Soak the peat or the coco fiber in buckets of water. It takes a few hours for them to absorb the water and be ready to go into the ground. Prepare the ground by digging a wide, shallow hole. Add the wet peat/coco fiber, mix well with an equal amount of native soil, add fertilizer according to the package directions and integrate as much organic matter as you can. Compost, decomposed leaves or grass clippings, worm castings and aged manure are all good options.

If you've done it right, you have a loose, rich pile of soil to plant into. Get your plants in the ground and keep the roots covered in organic mulch. Plan on watering them weekly in the summer and add a ring of fertilizer about a foot away from the plant in June.

There are lots of varieties to choose from. One popular cultivar is called "Draper" -- it grows 3 to 4 feet tall and is popular on U-pick farms throughout the Pacific Northwest. I'm also very excited about a new container-sized blueberry called "Peach Sorbet," which has just been introduced by Fall Creek Nursery. I've been growing one in a large pot for a year and it looks fantastic all year long and produces a surprising number of berries for such a compact plant.

Raspberries. There is just nothing better than fresh raspberries out of the garden and they are ridiculously easy to grow. If you don't have any in the ground yet, this is the year. Give them rich soil with plenty of compost and stand back. They do need a little water year-round and they prefer the cool summers that we have on the coast. There are easier to handle if you put up a simple trellis such as a post at either end of the row with sturdy wire strung between it. (Warning: If there are Himalayan blackberries growing in the area where you want to plant your raspberries, dig them out or find another location. Keeping the two separate will drive you crazy.)

Now, there's one trick with raspberries that you need understand before you go shopping. Raspberries are broadly divided into two categories: summer-bearing and everbearing. The summer-bearing varieties produce more fruit, but over a shorter season. The ever-bearing varieties will give you less fruit, but you'll be harvesting from June through September. Regardless of the variety you choose, you'll need to do one pruning job during the winter. Just cut down the canes which have already fruited, which will be fairly obvious because there will be bits of dried stems and flowers where the raspberries once were. Just cut those down to the ground, but leave the young, green canes alone.

And by the way, the people at Fall Creek also have a container-sized raspberry plant called "Raspberry Shortcake." You can grow a regular raspberry plant in a large container (like a wine barrel) as well, but plan to use stakes or trellises to keep the canes confined.

Blackberries. What's that you say? You want me to actually buy blackberries? What's wrong with all the blackberries taking over my back yard?

Well, those are Himalayan blackberries, an aggressive Asian invader, and in addition to those incredibly painful thorns, the fruit is full of unpleasant seeds and not particularly tasty. You can do much better.

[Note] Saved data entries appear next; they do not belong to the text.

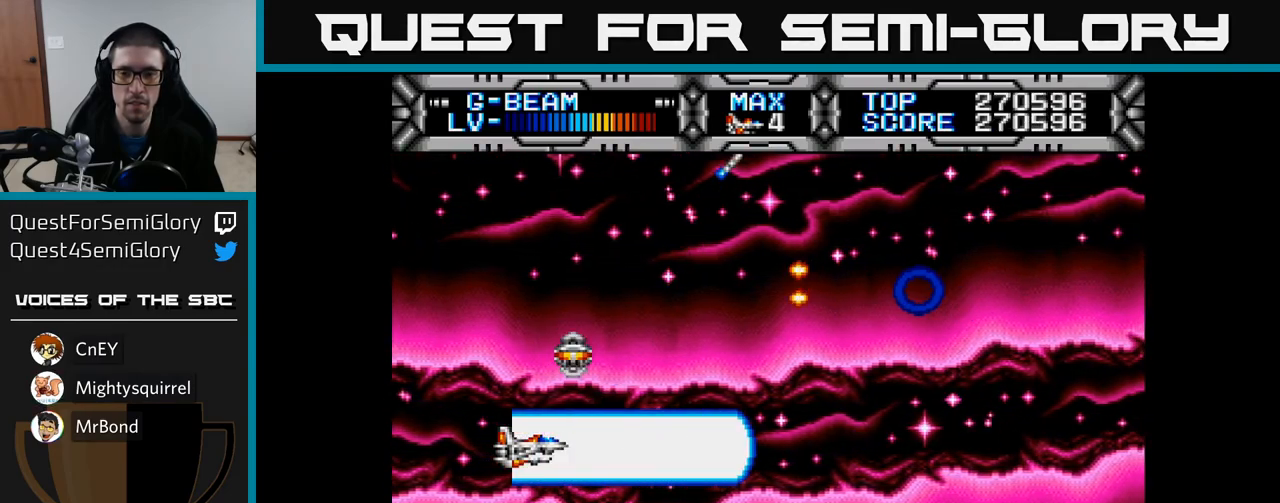
{"buttons": ["X"], "left_stick": "center", "right_stick": "center", "events": []}
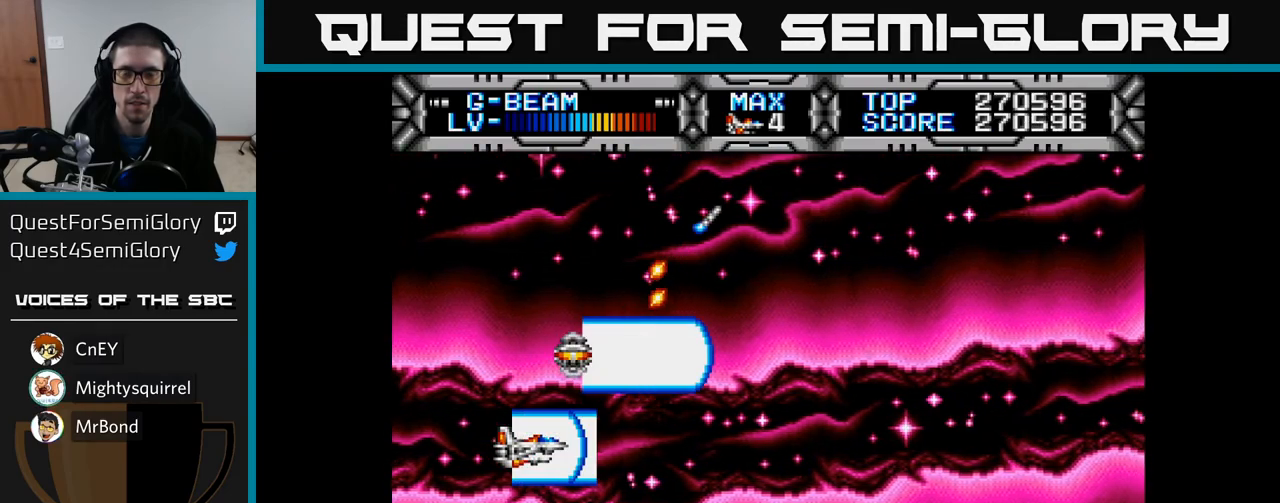
{"buttons": ["X"], "left_stick": "center", "right_stick": "center", "events": []}
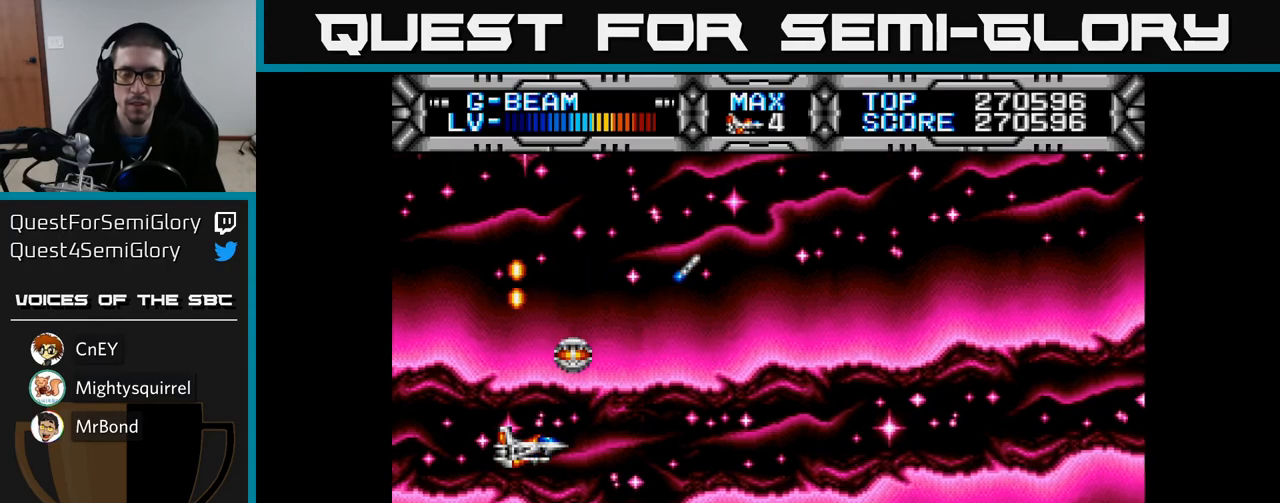
{"buttons": ["X"], "left_stick": "center", "right_stick": "center", "events": []}
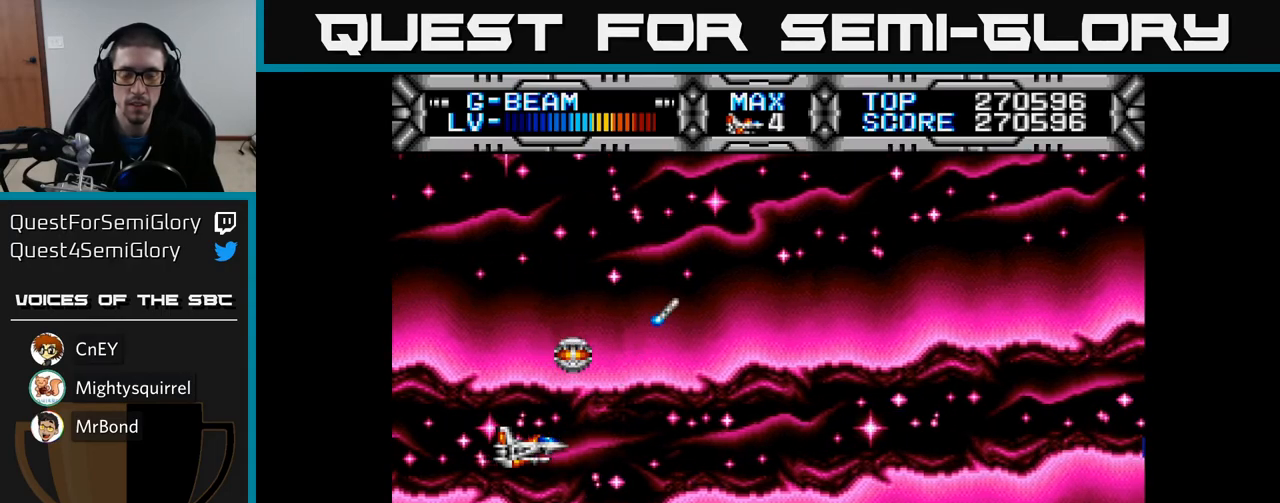
{"buttons": ["X"], "left_stick": "center", "right_stick": "center", "events": []}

Follow the same general instructions as raspberries, but make life easy on yourself and choose a thornless variety that will be easy to tell apart from any Himalayan blackberries that try to sneak in. You might also try loganberries, which are a cross between blackberries and raspberries, and tayberries, which are a cross between loganberries and black raspberries.

Now, how are you going to drink all these berries? You can make your own flavored vodka by filling a jar with clean, loosely packed berries and then pouring in as much vodka as the jar will hold. Gently crush them with a wooden spoon to release the juice, then seal and store in a cool dry place for a week. Strain it and use it in your favorite cocktails, or add simple syrup (equal parts sugar and water, heated until the sugar melts and allowed to cool) to taste to make a liqueur. Either way, keep it refrigerated and enjoy it within a few months -- like anything fresh, seasonal, and handmade, it's not meant to last forever.